If you’re a homeowner looking to finance a home-remodeling project, consolidate credit card debt, and/or pay for big-ticket purchases, you may want to weigh the benefits offered by a Home Equity Line of Credit, or HELOC. A HELOC is a unique type of loan which allows you to borrow money from a lender based on your home’s equity, or the value of your home compared to the dollar amount of your existing mortgage. Below, we’ll explore HELOCs and how to determine if they are right for you.
What Is a HELOC?
A HELOC is a line of credit, or amount of money a financial institution agrees to lend you, based on the equity you have in your home. This equity, or the difference between the fair market value of your home and the remaining balance you owe on your mortgage, serves as the collateral, or asset you offer the lender as security, in exchange for the HELOC.

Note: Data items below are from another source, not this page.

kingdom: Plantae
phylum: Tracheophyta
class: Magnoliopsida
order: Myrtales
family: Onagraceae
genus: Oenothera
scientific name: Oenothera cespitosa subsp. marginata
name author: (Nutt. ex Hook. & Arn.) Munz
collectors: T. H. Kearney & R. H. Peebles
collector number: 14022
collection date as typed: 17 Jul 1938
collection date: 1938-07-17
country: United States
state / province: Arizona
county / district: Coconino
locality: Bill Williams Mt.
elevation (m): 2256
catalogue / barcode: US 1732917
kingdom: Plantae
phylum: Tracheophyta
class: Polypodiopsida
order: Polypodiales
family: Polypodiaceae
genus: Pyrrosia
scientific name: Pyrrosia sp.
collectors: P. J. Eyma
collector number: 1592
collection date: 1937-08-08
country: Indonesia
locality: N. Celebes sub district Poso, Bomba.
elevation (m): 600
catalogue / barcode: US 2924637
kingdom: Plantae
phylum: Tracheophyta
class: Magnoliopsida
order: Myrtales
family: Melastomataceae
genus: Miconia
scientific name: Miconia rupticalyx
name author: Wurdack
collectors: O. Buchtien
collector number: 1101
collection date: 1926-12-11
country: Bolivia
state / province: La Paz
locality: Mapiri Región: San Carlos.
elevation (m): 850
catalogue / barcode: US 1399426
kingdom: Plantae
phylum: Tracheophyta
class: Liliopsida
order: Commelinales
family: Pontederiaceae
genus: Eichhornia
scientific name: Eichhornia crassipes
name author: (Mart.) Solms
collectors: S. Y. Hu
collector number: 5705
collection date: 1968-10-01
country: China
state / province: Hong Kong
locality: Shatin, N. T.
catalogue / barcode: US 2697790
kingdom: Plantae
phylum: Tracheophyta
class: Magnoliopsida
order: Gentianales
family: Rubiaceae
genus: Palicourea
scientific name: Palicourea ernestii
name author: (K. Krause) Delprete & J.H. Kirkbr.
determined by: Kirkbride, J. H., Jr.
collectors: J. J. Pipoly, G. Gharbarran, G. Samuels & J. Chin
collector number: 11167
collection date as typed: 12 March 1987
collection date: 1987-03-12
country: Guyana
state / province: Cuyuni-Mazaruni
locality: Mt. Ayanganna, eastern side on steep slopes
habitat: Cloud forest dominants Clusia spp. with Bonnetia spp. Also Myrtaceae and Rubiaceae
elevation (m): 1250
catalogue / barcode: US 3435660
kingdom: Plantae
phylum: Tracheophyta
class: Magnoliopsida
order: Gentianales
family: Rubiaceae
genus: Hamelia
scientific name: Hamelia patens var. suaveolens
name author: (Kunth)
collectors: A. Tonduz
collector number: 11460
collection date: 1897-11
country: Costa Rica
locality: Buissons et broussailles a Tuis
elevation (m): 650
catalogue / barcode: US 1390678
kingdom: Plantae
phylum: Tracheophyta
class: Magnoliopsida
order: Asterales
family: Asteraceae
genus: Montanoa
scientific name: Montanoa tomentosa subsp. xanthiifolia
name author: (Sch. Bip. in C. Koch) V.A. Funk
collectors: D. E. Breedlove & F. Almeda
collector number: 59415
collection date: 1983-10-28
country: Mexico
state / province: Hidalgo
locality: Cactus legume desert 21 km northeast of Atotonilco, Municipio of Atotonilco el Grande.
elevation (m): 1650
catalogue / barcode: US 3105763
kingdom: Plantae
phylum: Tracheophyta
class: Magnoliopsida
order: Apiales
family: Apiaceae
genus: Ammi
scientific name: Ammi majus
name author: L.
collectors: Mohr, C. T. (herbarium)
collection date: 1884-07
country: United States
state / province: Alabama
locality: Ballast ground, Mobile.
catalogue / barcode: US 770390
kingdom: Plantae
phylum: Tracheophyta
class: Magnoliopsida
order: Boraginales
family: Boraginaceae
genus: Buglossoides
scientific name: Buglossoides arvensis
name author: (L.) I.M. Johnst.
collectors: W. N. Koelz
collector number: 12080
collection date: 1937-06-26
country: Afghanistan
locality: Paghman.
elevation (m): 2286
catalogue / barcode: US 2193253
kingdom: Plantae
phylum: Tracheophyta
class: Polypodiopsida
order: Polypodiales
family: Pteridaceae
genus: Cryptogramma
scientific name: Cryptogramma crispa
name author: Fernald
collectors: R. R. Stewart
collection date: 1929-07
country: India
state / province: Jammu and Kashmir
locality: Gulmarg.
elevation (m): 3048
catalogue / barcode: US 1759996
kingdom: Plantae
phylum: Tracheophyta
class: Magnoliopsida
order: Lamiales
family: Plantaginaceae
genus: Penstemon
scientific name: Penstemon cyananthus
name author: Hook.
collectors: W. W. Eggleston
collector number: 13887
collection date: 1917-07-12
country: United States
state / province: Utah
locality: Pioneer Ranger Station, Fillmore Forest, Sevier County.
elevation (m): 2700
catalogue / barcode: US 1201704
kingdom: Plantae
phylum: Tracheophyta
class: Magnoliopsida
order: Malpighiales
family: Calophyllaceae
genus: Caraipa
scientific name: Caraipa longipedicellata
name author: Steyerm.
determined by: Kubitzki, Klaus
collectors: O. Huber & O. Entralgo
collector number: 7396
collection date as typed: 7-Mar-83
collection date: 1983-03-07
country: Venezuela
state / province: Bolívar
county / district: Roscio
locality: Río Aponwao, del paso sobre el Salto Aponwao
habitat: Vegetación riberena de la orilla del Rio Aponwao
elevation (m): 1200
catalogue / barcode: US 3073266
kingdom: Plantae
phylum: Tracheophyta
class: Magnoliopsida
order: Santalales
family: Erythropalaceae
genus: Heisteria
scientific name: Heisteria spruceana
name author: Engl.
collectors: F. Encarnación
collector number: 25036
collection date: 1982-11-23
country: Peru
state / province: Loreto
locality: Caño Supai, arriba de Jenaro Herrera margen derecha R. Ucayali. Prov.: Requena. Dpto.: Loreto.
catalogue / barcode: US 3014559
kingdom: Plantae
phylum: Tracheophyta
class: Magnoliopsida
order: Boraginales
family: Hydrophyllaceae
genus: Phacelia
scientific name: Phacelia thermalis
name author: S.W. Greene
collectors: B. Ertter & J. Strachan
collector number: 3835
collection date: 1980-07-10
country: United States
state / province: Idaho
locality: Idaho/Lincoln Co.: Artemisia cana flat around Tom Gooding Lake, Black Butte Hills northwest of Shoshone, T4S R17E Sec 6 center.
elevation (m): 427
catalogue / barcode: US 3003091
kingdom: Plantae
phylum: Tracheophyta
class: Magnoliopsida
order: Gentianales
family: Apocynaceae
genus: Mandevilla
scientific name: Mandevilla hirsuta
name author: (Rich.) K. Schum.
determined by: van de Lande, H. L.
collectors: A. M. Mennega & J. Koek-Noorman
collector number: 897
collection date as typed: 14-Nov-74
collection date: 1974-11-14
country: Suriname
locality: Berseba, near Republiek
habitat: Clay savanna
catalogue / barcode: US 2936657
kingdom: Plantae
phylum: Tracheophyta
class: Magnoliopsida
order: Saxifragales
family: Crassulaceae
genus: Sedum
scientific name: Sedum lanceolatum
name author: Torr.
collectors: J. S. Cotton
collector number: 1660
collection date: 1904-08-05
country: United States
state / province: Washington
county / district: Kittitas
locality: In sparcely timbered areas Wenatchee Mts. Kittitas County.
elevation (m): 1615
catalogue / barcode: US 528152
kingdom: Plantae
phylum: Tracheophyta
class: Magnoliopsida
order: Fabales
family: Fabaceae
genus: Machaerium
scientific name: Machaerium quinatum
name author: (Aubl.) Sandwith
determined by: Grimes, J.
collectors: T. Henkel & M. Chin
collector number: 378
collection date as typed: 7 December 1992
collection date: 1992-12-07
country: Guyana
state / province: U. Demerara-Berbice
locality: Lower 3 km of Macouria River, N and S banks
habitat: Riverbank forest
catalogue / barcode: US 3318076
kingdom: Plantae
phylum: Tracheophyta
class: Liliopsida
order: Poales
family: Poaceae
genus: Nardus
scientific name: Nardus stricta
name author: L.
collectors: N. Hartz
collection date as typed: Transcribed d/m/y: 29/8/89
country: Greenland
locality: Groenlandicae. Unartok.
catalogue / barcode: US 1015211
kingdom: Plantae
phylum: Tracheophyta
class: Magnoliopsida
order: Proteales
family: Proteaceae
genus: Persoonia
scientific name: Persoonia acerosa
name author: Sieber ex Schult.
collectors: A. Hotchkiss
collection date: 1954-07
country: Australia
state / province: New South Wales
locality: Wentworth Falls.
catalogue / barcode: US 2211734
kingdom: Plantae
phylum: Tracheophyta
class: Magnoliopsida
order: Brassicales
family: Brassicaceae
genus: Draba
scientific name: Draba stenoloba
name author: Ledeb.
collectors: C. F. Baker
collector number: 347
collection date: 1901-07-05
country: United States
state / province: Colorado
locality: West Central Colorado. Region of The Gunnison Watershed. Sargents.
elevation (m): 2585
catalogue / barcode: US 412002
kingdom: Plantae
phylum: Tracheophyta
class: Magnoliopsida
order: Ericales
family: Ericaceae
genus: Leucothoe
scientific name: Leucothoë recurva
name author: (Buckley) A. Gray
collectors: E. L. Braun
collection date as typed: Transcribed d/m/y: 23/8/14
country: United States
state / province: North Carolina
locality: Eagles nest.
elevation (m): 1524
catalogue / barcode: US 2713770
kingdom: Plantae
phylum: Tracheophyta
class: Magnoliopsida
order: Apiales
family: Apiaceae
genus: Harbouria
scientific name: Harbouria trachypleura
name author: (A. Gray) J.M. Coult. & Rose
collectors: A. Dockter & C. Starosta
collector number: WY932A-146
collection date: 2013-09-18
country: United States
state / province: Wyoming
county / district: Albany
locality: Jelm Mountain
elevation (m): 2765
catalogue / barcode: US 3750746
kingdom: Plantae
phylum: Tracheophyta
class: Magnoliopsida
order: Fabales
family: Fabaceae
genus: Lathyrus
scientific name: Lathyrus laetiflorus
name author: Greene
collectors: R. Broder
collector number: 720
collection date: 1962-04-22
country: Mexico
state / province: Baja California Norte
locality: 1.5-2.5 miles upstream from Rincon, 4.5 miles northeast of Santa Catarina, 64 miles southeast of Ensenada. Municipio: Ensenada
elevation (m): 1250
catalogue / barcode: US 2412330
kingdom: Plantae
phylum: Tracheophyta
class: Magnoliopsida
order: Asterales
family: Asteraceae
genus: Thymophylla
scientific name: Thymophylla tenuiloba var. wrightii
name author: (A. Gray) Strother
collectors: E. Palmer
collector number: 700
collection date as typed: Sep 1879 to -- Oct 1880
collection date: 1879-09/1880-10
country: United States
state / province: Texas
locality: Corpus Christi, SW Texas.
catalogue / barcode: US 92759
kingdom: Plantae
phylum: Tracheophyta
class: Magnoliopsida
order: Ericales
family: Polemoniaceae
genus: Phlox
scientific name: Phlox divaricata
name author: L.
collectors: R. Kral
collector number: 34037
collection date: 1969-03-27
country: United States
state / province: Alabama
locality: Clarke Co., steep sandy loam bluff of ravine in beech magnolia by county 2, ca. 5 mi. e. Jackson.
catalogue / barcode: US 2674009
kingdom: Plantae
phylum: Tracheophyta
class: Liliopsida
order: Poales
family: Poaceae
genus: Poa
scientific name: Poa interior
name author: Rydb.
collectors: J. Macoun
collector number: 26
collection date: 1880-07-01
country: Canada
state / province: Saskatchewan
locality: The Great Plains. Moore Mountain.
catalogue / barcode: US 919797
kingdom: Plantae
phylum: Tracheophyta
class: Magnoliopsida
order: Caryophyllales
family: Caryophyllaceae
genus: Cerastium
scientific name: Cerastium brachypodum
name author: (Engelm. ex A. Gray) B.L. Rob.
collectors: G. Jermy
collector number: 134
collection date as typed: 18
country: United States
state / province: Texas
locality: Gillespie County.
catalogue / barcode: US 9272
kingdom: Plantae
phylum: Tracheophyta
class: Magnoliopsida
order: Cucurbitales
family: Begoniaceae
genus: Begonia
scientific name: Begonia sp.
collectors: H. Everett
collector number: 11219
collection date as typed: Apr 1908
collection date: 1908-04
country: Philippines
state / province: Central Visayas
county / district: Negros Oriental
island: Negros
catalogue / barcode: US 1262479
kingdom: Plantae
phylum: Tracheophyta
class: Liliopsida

Unlike a first mortgage, which provides a fixed-dollar amount to fund the initial purchase of a home, a HELOC, or second mortgage, helps current homeowners use the equity they have built in their home to fund other purchases via a flexible line of credit. When using a HELOC, you are under no obligation to take the maximum allowable loan amount.
For example, if you qualify for a $50,000 HELOC, but decide only to use $20,000 of these funds, you only pay interest on the borrowed amount, not the total. As you repay the balance of the HELOC, you replenish the amount of available credit you may access.
The way you spend the HELOC funds (accessed through specially-issued checks tied to your HELOC account) is entirely up to you. However, if used to finance home improvements, the interest you pay on the loan may be tax deductible (consult your tax advisor).
Factors to Consider When Determining If a HELOC Is Right for You
While a HELOC offers a flexible way to unlock funds from the equity in your home, it’s important to do your homework to determine if it is the right choice for your financial circumstances. When considering a HELOC, and shopping for a lender, understand features including:
- Draw periods: During this term, also known as the borrowing period, you may spend, or “draw” funds from a HELOC to pay for expenses as you see fit. This period may range from five to 10 years, based on the lender. Once it concludes, you may no longer spend funds from the HELOC.
- Repayment periods: At the conclusion of the draw period, the repayment period—or period where you pay back both the funds you used and accumulated interest—begins.
- Interest rates: Interest rates for a HELOC vary among lenders but are generally lower than you would pay on a credit card. Many lenders offer either a fixed interest rate (which remains the same throughout the loan) or a variable interest rate (fluctuates based on changes initiated by the Federal Reserve).
- Credit line amounts: This total loan amount is determined based on the equity in your home as well as your current financial health according to your credit score, income, debts, assets and other factors. Most lenders limit maximum HELOC lines of credit to around 80 percent of your home equity.
Costs Associated with HELOCs
Before starting the application process, it is important to understand the costs and fees often associated with a HELOC. These vary widely based on your financial institution, but may include items such as:
- Transaction fees: Each time you use the funds in a HELOC to pay for expenses, you may incur a small transaction fee.
- Inactivity fees: Some lenders charge if you do not access the funds in your HELOC for a given period of time, typically in excess of one year or more.
- Minimum withdrawals: Some lenders also apply minimum dollar amounts for draws against your HELOC.
- Annual fees: Financial institutions may also charge a small annual fee to cover the administrative costs associated with maintaining your line of credit.
HELOC Repayment Variations
Lenders may present you with choices on how you wish to repay the funds used in a HELOC. These include:
- Interest-only draw period: This option allows you to make monthly payments during the draw period to repay the accumulated interest on the draw amount. By using this method, you can keep your initial payments lower during the draw period. Once the draw period is over and you transition to the repayment period, you will make payments covering the amount you borrowed (the principle), as well as the interest which accumulated.
- Draw period with interest and principal: Choosing this option will help you repay the HELOC at an accelerated pace. Similar to a first mortgage, your monthly payment is a combination of both the principal and interest.
Applying for a HELOC
The process of applying for a HELOC is similar to what you likely experienced when applying for your home mortgage. Initially, you will complete and submit an application online. Then, for verification purposes, you may also need to provide documents including:
- Most recent tax returns
- Recent pay statement from your employer
- Mortgage documentation
- Financial institution statements for your checking and savings accounts
- Credit card bills
- Lists of money market accounts
You’ll also need to factor in a range of closing costs for your HELOC such as appraisal fees, attorney fees, origination fees, and application fees.
Overall, HELOCs can offer homeowners a flexible option to help pay for big-ticket items or consolidate high-interest debt. Be sure to understand the features, as well as any associated costs and fees, before finding the one right for you.